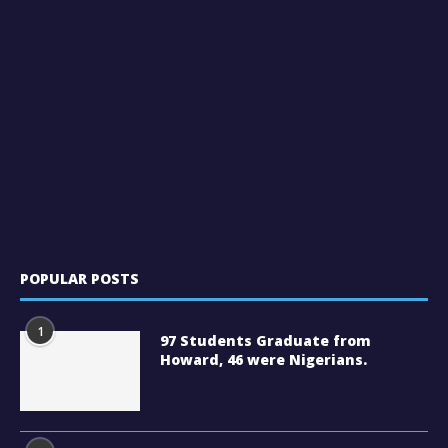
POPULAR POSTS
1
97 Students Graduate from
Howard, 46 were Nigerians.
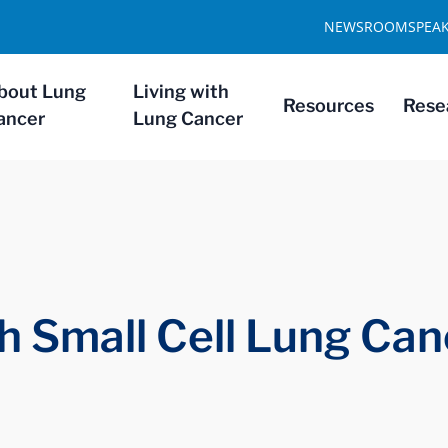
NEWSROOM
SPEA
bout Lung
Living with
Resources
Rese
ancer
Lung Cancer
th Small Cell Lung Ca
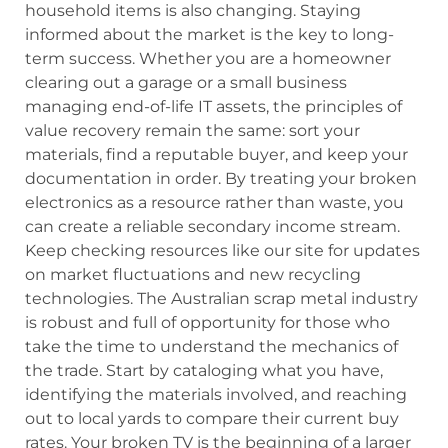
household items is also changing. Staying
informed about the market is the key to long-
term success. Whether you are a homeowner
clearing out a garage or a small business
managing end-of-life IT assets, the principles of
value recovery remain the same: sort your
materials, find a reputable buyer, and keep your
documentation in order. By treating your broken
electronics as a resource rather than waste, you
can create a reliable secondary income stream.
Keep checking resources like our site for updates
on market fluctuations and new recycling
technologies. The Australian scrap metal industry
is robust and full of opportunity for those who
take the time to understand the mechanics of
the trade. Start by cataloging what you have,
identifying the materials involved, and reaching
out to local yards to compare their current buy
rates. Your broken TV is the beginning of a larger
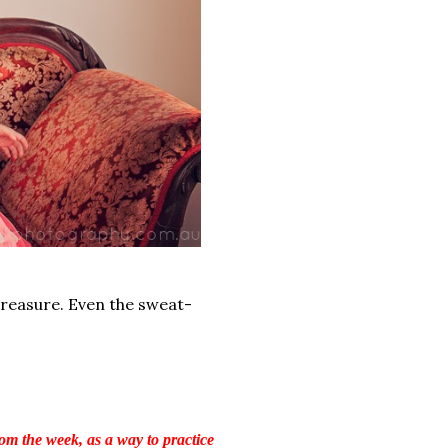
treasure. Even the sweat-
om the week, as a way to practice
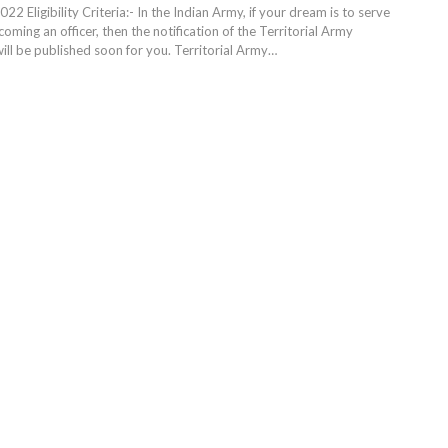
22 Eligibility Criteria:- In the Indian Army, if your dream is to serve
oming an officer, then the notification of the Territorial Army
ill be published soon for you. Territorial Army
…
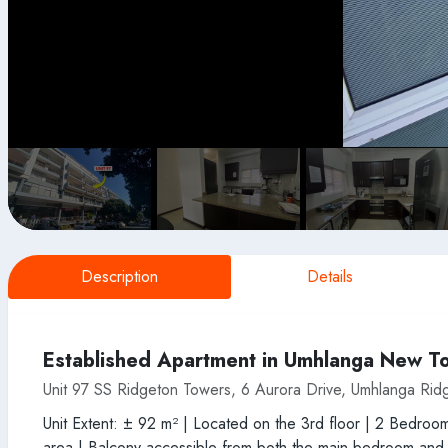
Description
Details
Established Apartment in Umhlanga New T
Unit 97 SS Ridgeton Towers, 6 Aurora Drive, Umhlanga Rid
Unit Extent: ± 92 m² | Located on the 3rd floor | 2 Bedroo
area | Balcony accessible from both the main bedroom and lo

++++++++++

#### [The task]
For every line of the data above that contains "from", copy that line.

#### [Solution for this problem]
97 Students Graduate from
area | Balcony accessible from both the main bedroom and lo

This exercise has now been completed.